### Given request
Report each line of the rows below that contains the word "Segment", copying those lines in full. Matches must have the same uppercase and lowercase letters.

:: Supplied records

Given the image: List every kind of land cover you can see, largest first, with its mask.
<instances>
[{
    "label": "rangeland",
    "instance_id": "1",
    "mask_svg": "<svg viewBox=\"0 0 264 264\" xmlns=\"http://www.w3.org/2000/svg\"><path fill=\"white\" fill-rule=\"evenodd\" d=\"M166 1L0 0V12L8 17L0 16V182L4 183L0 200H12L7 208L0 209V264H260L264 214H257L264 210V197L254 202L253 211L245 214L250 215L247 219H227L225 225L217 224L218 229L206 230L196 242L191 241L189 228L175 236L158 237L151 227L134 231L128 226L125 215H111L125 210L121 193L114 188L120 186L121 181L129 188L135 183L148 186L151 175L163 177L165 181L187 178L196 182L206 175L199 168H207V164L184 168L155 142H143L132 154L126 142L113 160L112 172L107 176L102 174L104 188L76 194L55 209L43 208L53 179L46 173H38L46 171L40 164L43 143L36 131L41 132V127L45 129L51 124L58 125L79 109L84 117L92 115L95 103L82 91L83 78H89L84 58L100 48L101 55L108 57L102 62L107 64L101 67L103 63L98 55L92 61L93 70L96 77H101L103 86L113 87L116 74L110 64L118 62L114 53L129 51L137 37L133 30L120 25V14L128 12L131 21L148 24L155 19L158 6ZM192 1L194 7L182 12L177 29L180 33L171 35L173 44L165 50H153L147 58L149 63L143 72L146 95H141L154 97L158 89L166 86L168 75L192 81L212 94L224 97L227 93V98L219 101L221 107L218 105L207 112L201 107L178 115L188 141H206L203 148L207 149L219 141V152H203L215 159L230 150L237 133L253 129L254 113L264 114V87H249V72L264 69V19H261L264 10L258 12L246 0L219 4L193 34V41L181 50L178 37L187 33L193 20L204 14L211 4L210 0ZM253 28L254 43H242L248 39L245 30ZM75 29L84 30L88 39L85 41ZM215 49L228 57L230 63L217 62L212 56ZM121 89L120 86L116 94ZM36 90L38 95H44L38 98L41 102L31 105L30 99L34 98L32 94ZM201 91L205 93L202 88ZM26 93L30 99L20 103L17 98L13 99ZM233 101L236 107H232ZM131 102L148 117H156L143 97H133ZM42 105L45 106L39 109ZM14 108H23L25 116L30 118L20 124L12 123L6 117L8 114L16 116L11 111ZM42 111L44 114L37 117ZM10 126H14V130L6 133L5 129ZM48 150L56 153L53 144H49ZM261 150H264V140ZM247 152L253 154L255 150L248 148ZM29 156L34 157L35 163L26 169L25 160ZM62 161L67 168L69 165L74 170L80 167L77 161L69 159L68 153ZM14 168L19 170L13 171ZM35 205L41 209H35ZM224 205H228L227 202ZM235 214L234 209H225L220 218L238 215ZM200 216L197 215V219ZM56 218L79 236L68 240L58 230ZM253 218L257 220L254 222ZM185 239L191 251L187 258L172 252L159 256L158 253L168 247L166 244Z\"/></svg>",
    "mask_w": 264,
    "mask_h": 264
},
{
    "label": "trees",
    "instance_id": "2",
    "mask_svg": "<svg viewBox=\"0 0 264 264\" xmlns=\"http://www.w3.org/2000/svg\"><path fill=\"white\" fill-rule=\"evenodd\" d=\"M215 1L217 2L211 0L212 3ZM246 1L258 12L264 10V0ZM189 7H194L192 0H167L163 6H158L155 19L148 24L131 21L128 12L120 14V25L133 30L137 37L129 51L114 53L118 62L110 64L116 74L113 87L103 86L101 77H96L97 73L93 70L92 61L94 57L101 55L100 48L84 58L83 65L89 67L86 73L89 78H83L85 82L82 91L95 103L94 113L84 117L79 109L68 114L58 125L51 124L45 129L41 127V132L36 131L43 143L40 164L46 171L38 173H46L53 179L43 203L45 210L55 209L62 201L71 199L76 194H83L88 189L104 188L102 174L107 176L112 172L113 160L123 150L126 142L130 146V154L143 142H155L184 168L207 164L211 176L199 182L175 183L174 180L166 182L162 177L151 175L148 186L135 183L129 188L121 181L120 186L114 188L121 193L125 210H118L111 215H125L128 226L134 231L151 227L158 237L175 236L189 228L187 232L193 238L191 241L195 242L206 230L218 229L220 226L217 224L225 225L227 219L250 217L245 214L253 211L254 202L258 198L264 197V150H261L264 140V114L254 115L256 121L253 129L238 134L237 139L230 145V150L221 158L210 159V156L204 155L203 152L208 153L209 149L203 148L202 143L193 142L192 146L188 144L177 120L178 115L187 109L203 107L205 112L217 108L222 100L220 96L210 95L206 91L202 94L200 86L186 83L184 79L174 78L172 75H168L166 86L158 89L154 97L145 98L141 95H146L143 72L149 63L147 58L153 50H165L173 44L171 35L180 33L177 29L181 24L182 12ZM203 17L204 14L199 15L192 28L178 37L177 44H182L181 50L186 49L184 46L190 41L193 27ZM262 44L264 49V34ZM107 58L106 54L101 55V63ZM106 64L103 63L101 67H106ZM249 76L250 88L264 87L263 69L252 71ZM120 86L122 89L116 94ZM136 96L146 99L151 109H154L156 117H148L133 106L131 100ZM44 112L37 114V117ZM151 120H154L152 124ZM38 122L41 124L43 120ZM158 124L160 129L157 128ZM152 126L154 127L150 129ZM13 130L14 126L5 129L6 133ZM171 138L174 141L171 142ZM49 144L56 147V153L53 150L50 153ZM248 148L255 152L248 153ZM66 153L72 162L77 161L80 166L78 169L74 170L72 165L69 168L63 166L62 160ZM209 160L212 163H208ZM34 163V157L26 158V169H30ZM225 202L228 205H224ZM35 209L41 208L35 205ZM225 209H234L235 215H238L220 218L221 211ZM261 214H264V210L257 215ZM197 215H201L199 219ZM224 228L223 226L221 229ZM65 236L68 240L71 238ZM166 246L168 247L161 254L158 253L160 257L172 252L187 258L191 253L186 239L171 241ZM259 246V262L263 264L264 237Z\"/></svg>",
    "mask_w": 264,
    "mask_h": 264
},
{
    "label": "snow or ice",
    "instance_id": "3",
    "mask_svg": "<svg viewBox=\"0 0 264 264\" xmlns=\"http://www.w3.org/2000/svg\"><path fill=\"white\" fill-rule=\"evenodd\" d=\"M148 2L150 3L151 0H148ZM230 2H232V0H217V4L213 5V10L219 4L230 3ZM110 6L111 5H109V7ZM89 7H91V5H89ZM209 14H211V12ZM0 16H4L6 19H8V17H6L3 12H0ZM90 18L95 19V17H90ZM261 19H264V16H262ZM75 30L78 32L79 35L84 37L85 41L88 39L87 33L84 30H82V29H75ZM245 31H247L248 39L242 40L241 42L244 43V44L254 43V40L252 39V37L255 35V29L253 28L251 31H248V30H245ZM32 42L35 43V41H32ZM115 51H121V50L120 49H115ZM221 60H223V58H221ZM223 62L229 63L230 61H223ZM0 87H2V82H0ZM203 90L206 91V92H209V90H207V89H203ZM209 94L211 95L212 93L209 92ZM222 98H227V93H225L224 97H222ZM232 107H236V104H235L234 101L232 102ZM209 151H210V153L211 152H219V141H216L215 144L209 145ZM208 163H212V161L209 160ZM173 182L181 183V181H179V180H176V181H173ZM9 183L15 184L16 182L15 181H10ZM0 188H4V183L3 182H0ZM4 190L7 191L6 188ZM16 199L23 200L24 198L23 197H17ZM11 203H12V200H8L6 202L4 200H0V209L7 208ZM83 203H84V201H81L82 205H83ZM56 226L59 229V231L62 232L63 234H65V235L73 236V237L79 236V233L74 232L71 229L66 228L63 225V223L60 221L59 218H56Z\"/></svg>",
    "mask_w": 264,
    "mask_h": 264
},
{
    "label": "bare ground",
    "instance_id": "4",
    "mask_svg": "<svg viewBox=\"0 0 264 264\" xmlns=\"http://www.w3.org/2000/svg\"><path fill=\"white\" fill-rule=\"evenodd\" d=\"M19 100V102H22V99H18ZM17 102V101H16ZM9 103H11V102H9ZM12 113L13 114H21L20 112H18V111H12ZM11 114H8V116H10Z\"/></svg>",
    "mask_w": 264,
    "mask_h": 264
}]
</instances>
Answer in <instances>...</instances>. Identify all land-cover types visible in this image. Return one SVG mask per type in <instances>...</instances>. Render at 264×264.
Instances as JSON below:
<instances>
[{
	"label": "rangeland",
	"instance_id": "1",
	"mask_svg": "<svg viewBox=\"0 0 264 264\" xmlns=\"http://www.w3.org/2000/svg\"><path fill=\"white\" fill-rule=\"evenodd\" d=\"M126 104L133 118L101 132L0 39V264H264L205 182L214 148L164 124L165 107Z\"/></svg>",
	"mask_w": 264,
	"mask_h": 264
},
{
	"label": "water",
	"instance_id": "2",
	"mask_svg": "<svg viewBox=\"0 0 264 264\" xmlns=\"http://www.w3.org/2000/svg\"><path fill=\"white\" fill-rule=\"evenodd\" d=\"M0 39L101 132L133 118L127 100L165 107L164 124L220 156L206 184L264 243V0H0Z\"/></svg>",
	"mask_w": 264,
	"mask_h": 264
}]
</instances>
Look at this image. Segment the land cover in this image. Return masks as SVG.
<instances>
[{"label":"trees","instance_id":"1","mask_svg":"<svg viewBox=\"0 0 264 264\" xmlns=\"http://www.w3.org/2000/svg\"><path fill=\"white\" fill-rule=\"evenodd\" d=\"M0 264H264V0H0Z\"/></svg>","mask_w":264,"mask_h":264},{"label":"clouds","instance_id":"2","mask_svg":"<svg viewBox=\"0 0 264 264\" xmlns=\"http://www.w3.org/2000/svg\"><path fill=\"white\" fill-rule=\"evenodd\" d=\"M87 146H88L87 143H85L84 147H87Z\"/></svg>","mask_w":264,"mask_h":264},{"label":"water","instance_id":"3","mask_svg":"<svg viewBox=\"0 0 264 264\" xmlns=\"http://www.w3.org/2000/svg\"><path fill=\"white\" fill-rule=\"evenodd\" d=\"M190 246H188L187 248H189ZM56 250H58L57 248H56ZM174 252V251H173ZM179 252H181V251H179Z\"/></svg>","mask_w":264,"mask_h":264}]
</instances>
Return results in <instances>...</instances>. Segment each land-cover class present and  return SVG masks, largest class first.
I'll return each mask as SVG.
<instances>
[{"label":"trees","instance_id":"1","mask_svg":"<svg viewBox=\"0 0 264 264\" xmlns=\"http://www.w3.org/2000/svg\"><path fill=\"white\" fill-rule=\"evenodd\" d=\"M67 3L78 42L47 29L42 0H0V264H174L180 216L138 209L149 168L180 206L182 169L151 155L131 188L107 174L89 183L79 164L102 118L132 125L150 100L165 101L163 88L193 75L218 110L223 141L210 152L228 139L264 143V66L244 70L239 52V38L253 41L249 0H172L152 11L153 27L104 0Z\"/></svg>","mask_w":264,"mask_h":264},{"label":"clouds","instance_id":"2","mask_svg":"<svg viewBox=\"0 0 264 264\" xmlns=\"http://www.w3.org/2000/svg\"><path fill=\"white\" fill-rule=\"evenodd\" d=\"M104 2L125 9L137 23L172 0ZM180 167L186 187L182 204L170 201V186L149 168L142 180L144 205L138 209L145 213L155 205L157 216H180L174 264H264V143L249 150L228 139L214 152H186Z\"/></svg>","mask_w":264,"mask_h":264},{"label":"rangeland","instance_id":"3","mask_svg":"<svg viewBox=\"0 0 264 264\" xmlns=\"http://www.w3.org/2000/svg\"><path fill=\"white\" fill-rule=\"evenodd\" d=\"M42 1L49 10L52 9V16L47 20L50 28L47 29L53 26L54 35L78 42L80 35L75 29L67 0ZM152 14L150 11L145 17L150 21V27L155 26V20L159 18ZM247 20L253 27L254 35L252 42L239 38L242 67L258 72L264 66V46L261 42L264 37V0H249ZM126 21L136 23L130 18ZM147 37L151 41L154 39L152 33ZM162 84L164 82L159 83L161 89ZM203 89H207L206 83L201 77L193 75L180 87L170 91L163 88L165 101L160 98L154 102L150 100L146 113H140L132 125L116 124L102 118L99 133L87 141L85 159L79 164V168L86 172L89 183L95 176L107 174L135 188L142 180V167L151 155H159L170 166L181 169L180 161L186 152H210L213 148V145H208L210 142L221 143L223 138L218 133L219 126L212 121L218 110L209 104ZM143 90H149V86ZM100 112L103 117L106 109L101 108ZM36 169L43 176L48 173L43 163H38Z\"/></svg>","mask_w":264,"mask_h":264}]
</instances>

::::

### Solution to this problem
Look at this image. Segment the land cover in this image. Return masks as SVG.
Return results in <instances>...</instances>. Segment each land-cover class present and  return SVG masks, largest class first.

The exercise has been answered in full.